The Australian F3D team prepare themselves for competition at the 2011 F3D RC Air Racing World Championships.
The Australian F3D team prepare themselves for competition at the 2011 F3D RC Air Racing World Championships. Max Fleet

IT has been hailed as the “Formula 1 of plane racing” and over the next four days, fleets of model aircraft will take to the skies, reaching lightning speeds of 360kmh.

The Bundaberg Aeromodellers Club is hosting the 2011 F3D RC Air Racing World Championships, with competitors flocking to the rum city from countries including Brazil, France and the Netherlands.

Australian Miniature Pylon Racing Association president Chris Watt said there were about 50 pilots from 17 different countries who had come to compete.

“Competitors complete 10 laps of the triangle course, which is in excess of 4km flown,” he said.

“Three competitors fly at a time with the planes doing up to 360kmh in what can only be described as a blinding flash.”

Mr Watt said the current world record time stood at 56.66 seconds.

“It can come down to as little as 0.1 of a second,” he said.

The president said holding the championships in Bundaberg for the second time in 10 years was a coup for the community.

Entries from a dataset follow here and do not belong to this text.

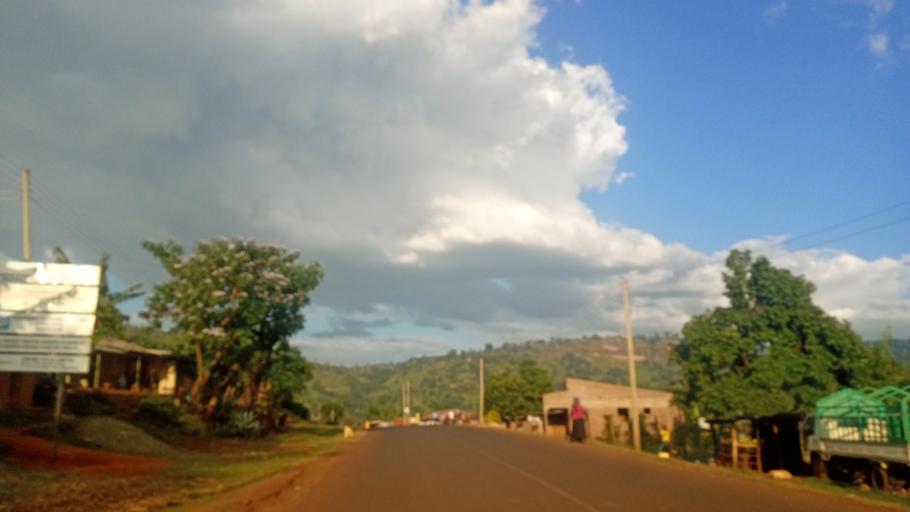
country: UG
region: Eastern Region
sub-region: Kapchorwa District
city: Kapchorwa
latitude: 1.3242
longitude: 34.3524
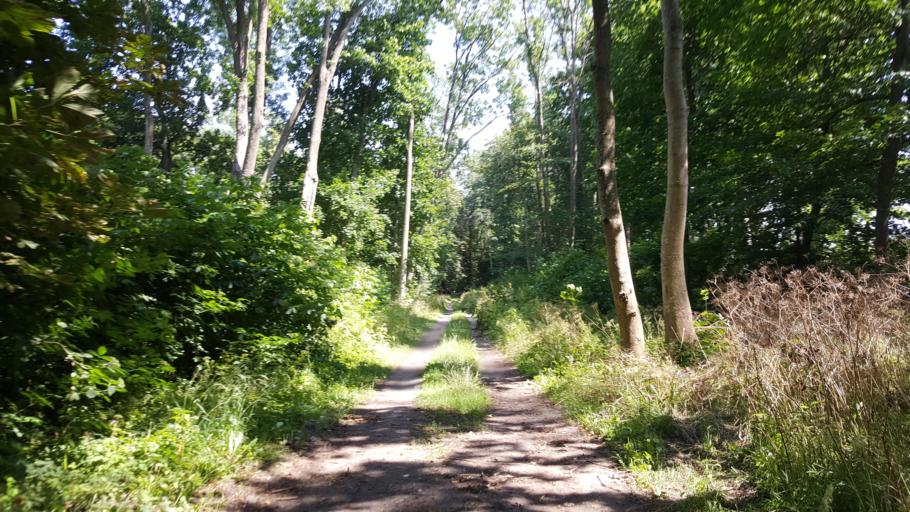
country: BY
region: Brest
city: Vysokaye
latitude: 52.3655
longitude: 23.3656
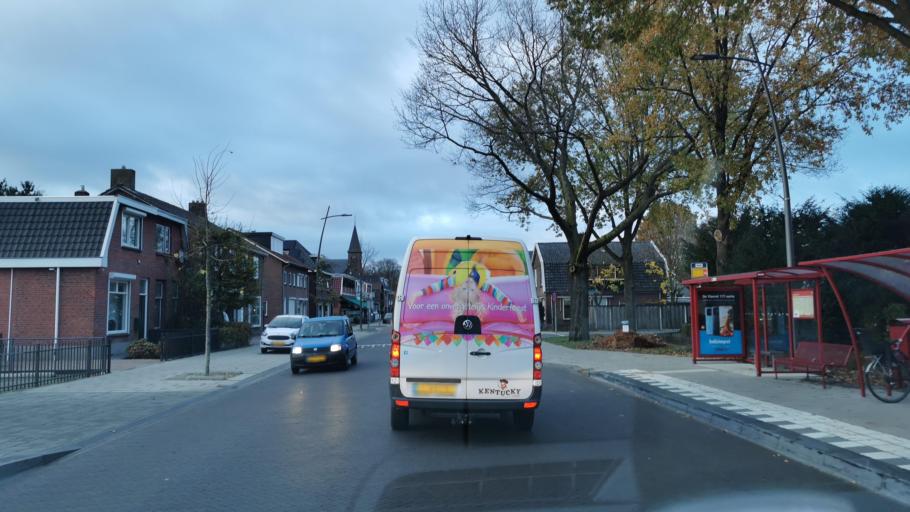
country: DE
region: North Rhine-Westphalia
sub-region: Regierungsbezirk Munster
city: Gronau
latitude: 52.2387
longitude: 7.0339
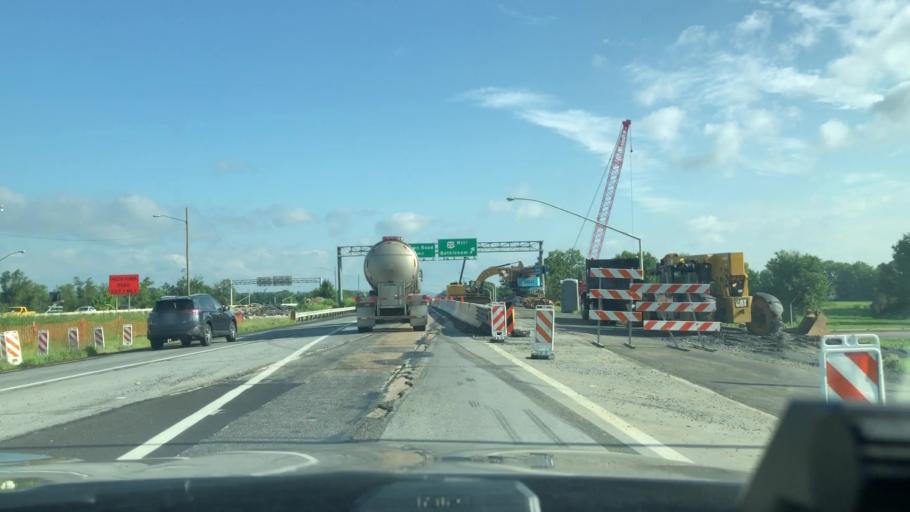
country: US
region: Pennsylvania
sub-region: Northampton County
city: Palmer Heights
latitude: 40.6818
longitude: -75.2884
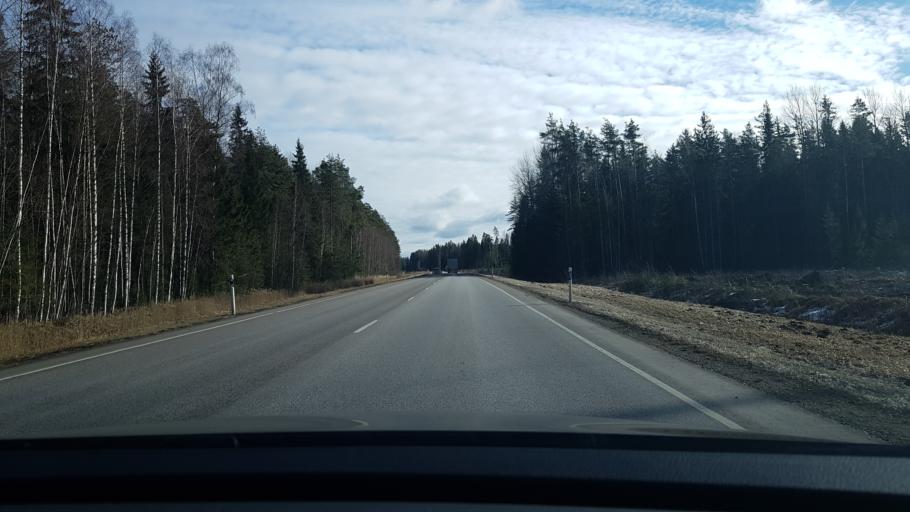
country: EE
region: Paernumaa
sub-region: Saarde vald
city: Kilingi-Nomme
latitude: 58.1668
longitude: 24.8245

“In Bundaberg this week, we’ve got 200 guests from overseas bringing lots of dollars to spend,” Mr Watt said.

Dynamic Dutch duo and current world reigning champions Robbert Van Den Bosch and Peter Van Doesburg have come to defend their title – and they’re not willing to give it away just yet.

“We just fly very well – we have a very good understanding as a team and we have perfect materials,” Mr Van Den Bosch said.

“All of our facets are spot on.”

But it won’t stop the Aussie team, led by team manager Mick Dallman, from having a shot at the title.

“We’re in with a good chance – we had a few mishaps but we have our back up equipment,” he said.

“We’re lucky it’s in our own country.”

The team is confident of a win but admits it would be “very hard fought”.

“In practice, no one was showing how well the other was doing,” he said.